→ **DIRECTIONS FOR THIS TASK**
In total, how many lines of the data contain the word "Haetae"? Only that number is wanted.

★ ★ ★

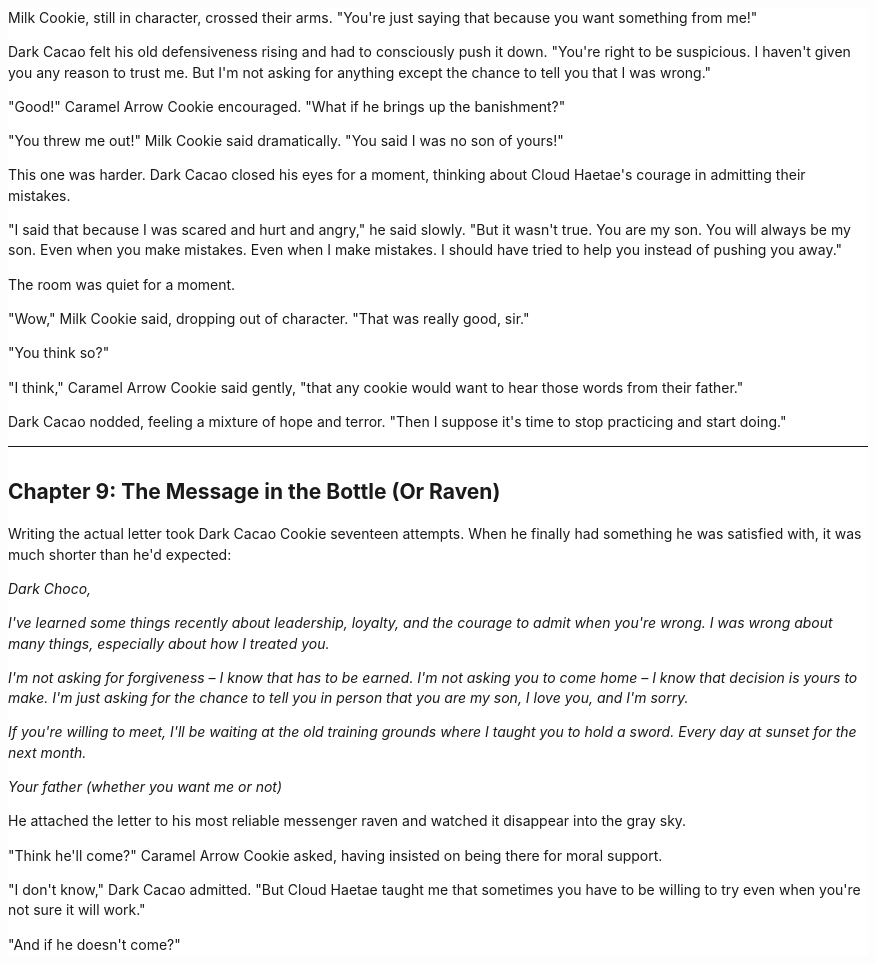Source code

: Milk Cookie, still in character, crossed their arms. "You're just saying that because you want something from me!"

Dark Cacao felt his old defensiveness rising and had to consciously push it down. "You're right to be suspicious. I haven't given you any reason to trust me. But I'm not asking for anything except the chance to tell you that I was wrong."

"Good!" Caramel Arrow Cookie encouraged. "What if he brings up the banishment?"

"You threw me out!" Milk Cookie said dramatically. "You said I was no son of yours!"

This one was harder. Dark Cacao closed his eyes for a moment, thinking about Cloud Haetae's courage in admitting their mistakes.

"I said that because I was scared and hurt and angry," he said slowly. "But it wasn't true. You are my son. You will always be my son. Even when you make mistakes. Even when I make mistakes. I should have tried to help you instead of pushing you away."

The room was quiet for a moment.

"Wow," Milk Cookie said, dropping out of character. "That was really good, sir."

"You think so?"

"I think," Caramel Arrow Cookie said gently, "that any cookie would want to hear those words from their father."

Dark Cacao nodded, feeling a mixture of hope and terror. "Then I suppose it's time to stop practicing and start doing."

---

## Chapter 9: The Message in the Bottle (Or Raven)

Writing the actual letter took Dark Cacao Cookie seventeen attempts. When he finally had something he was satisfied with, it was much shorter than he'd expected:

*Dark Choco,*

*I've learned some things recently about leadership, loyalty, and the courage to admit when you're wrong. I was wrong about many things, especially about how I treated you.*

*I'm not asking for forgiveness – I know that has to be earned. I'm not asking you to come home – I know that decision is yours to make. I'm just asking for the chance to tell you in person that you are my son, I love you, and I'm sorry.*

*If you're willing to meet, I'll be waiting at the old training grounds where I taught you to hold a sword. Every day at sunset for the next month.*

*Your father (whether you want me or not)*

He attached the letter to his most reliable messenger raven and watched it disappear into the gray sky.

"Think he'll come?" Caramel Arrow Cookie asked, having insisted on being there for moral support.

"I don't know," Dark Cacao admitted. "But Cloud Haetae taught me that sometimes you have to be willing to try even when you're not sure it will work."

"And if he doesn't come?"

★ ★ ★

→ **RESPONSE TO THIS TASK**
2